Previous systems build up scenes frame by frame, which creates a large margin for error. In contrast, this work focuses on processing the entire scene at once, with the algorithm generating as many as 32 frames from scratch per second.
“Building up a scene frame-by-frame is like a big game of ‘Telephone,’ which means that the message falls apart by the time you go around the whole room,” says Vondrick. “By instead trying to predict all frames simultaneously, it’s as if you’re talking to everyone in the room at once.”
Of course, there’s a trade-off to generating all frames simultaneously: While it becomes more accurate, the computer model also becomes more complex for longer videos. Nevertheless, this complexity may be worth it for sharper predictions.
To create multiple frames, researchers taught the model to generate the foreground separate from the background, and to then place the objects in the scene to let the model learn which objects move and which objects don’t.
Vondrick stresses that the model still lacks some fairly simple common-sense principles. For example, it often doesn’t understand that objects are still there when they move, like when a train passes through a scene.

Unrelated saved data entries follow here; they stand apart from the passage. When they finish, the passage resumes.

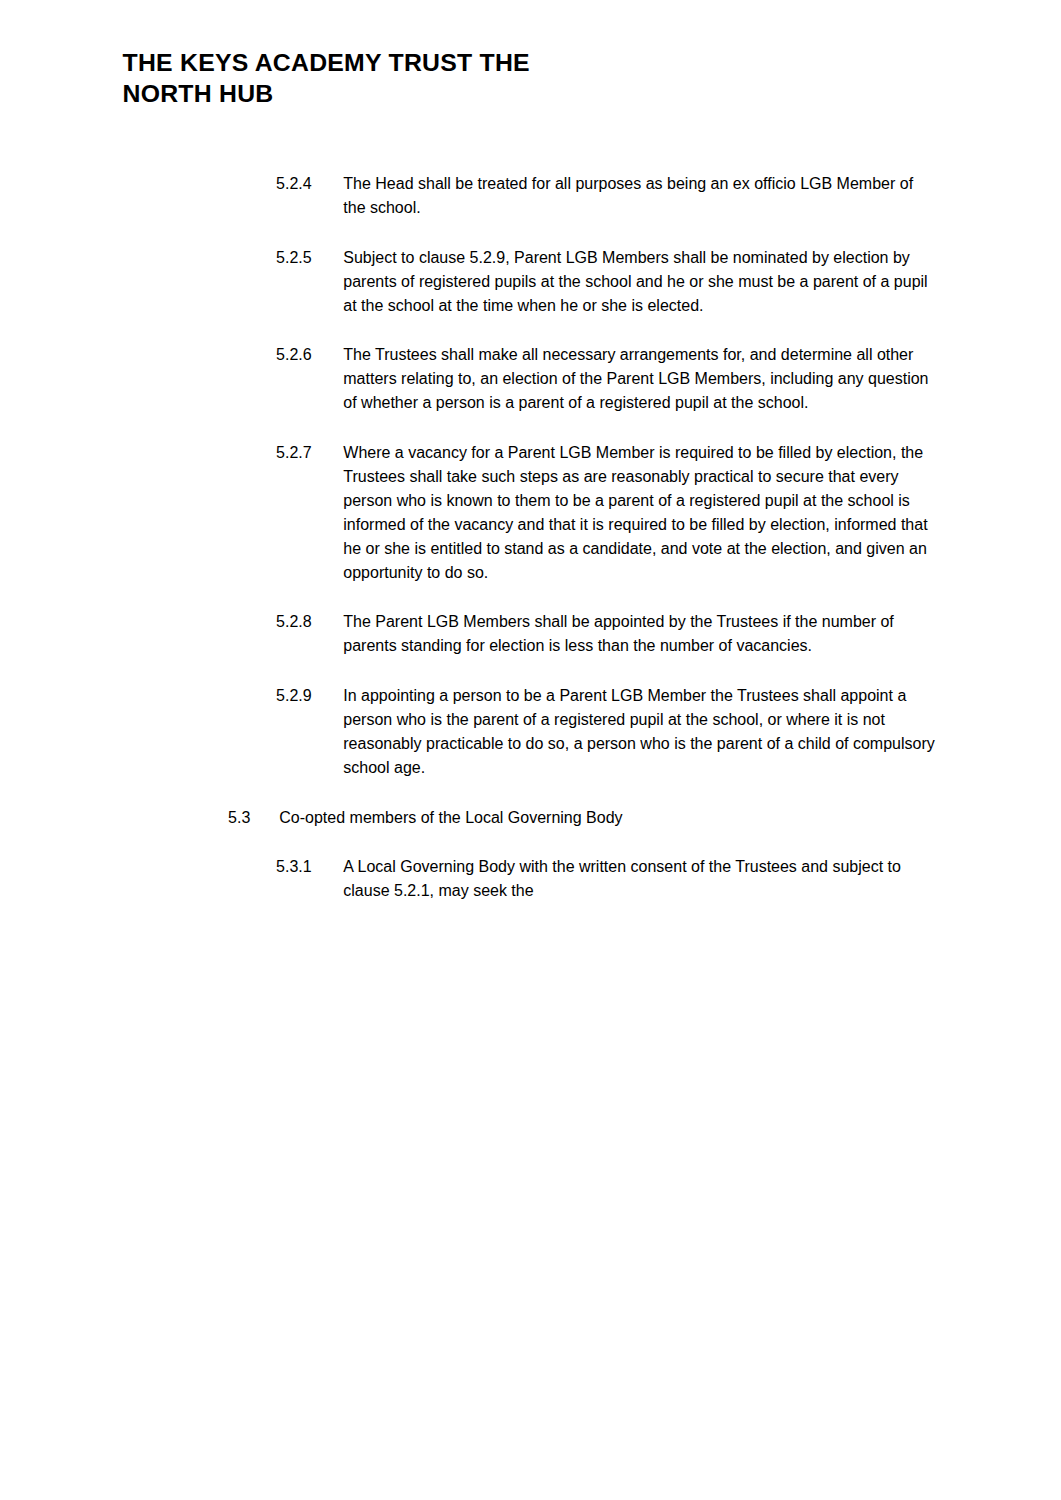THE KEYS ACADEMY TRUST THE
NORTH HUB
5.2.4 The Head shall be treated for all purposes as being an ex officio LGB Member of the school.
5.2.5 Subject to clause 5.2.9, Parent LGB Members shall be nominated by election by parents of registered pupils at the school and he or she must be a parent of a pupil at the school at the time when he or she is elected.
5.2.6 The Trustees shall make all necessary arrangements for, and determine all other matters relating to, an election of the Parent LGB Members, including any question of whether a person is a parent of a registered pupil at the school.
5.2.7 Where a vacancy for a Parent LGB Member is required to be filled by election, the Trustees shall take such steps as are reasonably practical to secure that every person who is known to them to be a parent of a registered pupil at the school is informed of the vacancy and that it is required to be filled by election, informed that he or she is entitled to stand as a candidate, and vote at the election, and given an opportunity to do so.
5.2.8 The Parent LGB Members shall be appointed by the Trustees if the number of parents standing for election is less than the number of vacancies.
5.2.9 In appointing a person to be a Parent LGB Member the Trustees shall appoint a person who is the parent of a registered pupil at the school, or where it is not reasonably practicable to do so, a person who is the parent of a child of compulsory school age.
5.3 Co-opted members of the Local Governing Body
5.3.1 A Local Governing Body with the written consent of the Trustees and subject to clause 5.2.1, may seek the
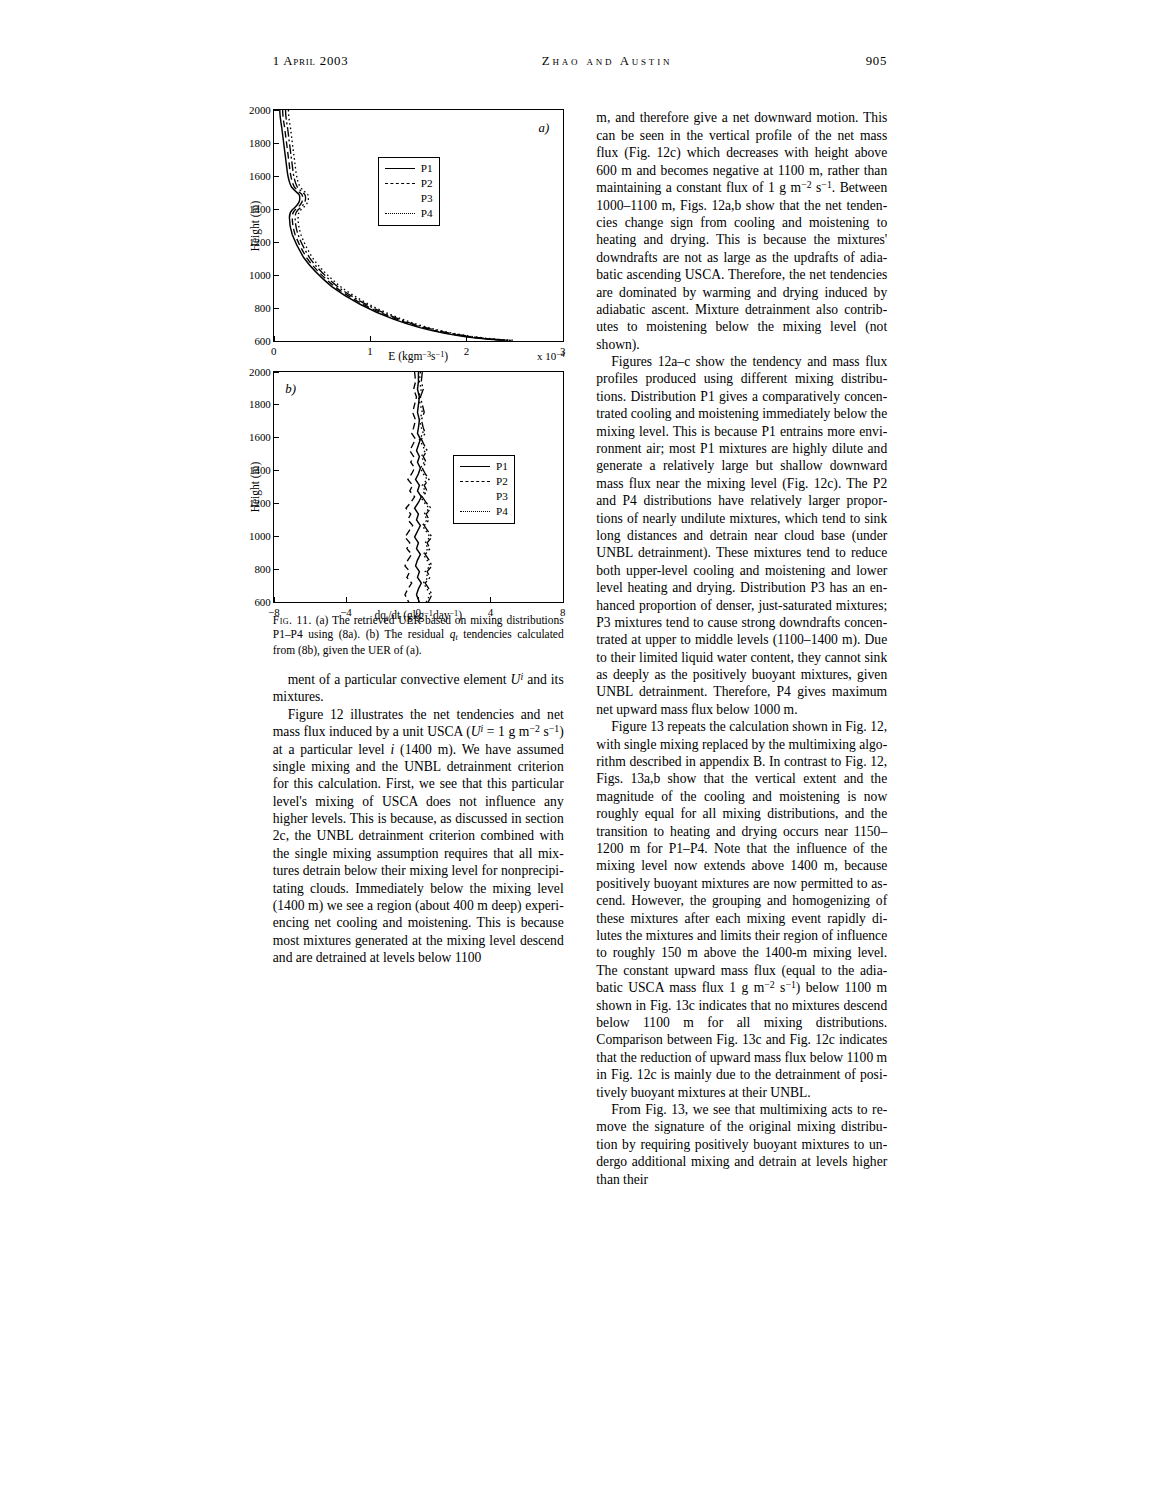1 April 2003
Zhao and Austin
905
a) Height (m) 2000 1800 1600 1400 1200 1000 800 600 0 1 2 3 E (kgm−3s−1) x 10−4
P1
P2
P3
P4
b) Height (m) 2000 1800 1600 1400 1200 1000 800 600 −8 −4 0 4 8 dqt/dt (gkg−1day−1)
P1
P2
P3
P4
Fig. 11. (a) The retrieved UER based on mixing distributions P1–P4 using (8a). (b) The residual qt tendencies calculated from (8b), given the UER of (a).
ment of a particular convective element Ui and its mixtures.
Figure 12 illustrates the net tendencies and net mass flux induced by a unit USCA (Ui = 1 g m−2 s−1) at a particular level i (1400 m). We have assumed single mixing and the UNBL detrainment criterion for this calculation. First, we see that this particular level's mixing of USCA does not influence any higher levels. This is because, as discussed in section 2c, the UNBL detrainment criterion combined with the single mixing assumption requires that all mixtures detrain below their mixing level for nonprecipitating clouds. Immediately below the mixing level (1400 m) we see a region (about 400 m deep) experiencing net cooling and moistening. This is because most mixtures generated at the mixing level descend and are detrained at levels below 1100
m, and therefore give a net downward motion. This can be seen in the vertical profile of the net mass flux (Fig. 12c) which decreases with height above 600 m and becomes negative at 1100 m, rather than maintaining a constant flux of 1 g m−2 s−1. Between 1000–1100 m, Figs. 12a,b show that the net tendencies change sign from cooling and moistening to heating and drying. This is because the mixtures' downdrafts are not as large as the updrafts of adiabatic ascending USCA. Therefore, the net tendencies are dominated by warming and drying induced by adiabatic ascent. Mixture detrainment also contributes to moistening below the mixing level (not shown).
Figures 12a–c show the tendency and mass flux profiles produced using different mixing distributions. Distribution P1 gives a comparatively concentrated cooling and moistening immediately below the mixing level. This is because P1 entrains more environment air; most P1 mixtures are highly dilute and generate a relatively large but shallow downward mass flux near the mixing level (Fig. 12c). The P2 and P4 distributions have relatively larger proportions of nearly undilute mixtures, which tend to sink long distances and detrain near cloud base (under UNBL detrainment). These mixtures tend to reduce both upper-level cooling and moistening and lower level heating and drying. Distribution P3 has an enhanced proportion of denser, just-saturated mixtures; P3 mixtures tend to cause strong downdrafts concentrated at upper to middle levels (1100–1400 m). Due to their limited liquid water content, they cannot sink as deeply as the positively buoyant mixtures, given UNBL detrainment. Therefore, P4 gives maximum net upward mass flux below 1000 m.
Figure 13 repeats the calculation shown in Fig. 12, with single mixing replaced by the multimixing algorithm described in appendix B. In contrast to Fig. 12, Figs. 13a,b show that the vertical extent and the magnitude of the cooling and moistening is now roughly equal for all mixing distributions, and the transition to heating and drying occurs near 1150–1200 m for P1–P4. Note that the influence of the mixing level now extends above 1400 m, because positively buoyant mixtures are now permitted to ascend. However, the grouping and homogenizing of these mixtures after each mixing event rapidly dilutes the mixtures and limits their region of influence to roughly 150 m above the 1400-m mixing level. The constant upward mass flux (equal to the adiabatic USCA mass flux 1 g m−2 s−1) below 1100 m shown in Fig. 13c indicates that no mixtures descend below 1100 m for all mixing distributions. Comparison between Fig. 13c and Fig. 12c indicates that the reduction of upward mass flux below 1100 m in Fig. 12c is mainly due to the detrainment of positively buoyant mixtures at their UNBL.
From Fig. 13, we see that multimixing acts to remove the signature of the original mixing distribution by requiring positively buoyant mixtures to undergo additional mixing and detrain at levels higher than their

The model also tends to make humans and objects look much larger in size than reality.
Another limitation is that the generated videos are just one and a half seconds long, which the team hopes to be able to increase in future work. The challenge is that this requires tracking longer dependencies to ensure that the scene still makes sense over longer time periods. One way to do this would be to add human supervision.
“It’s difficult to aggregate accurate information across long time periods in videos,” says Vondrick. “If the video has both cooking and eating activities, you have to be able to link those two together to make sense of the scene.”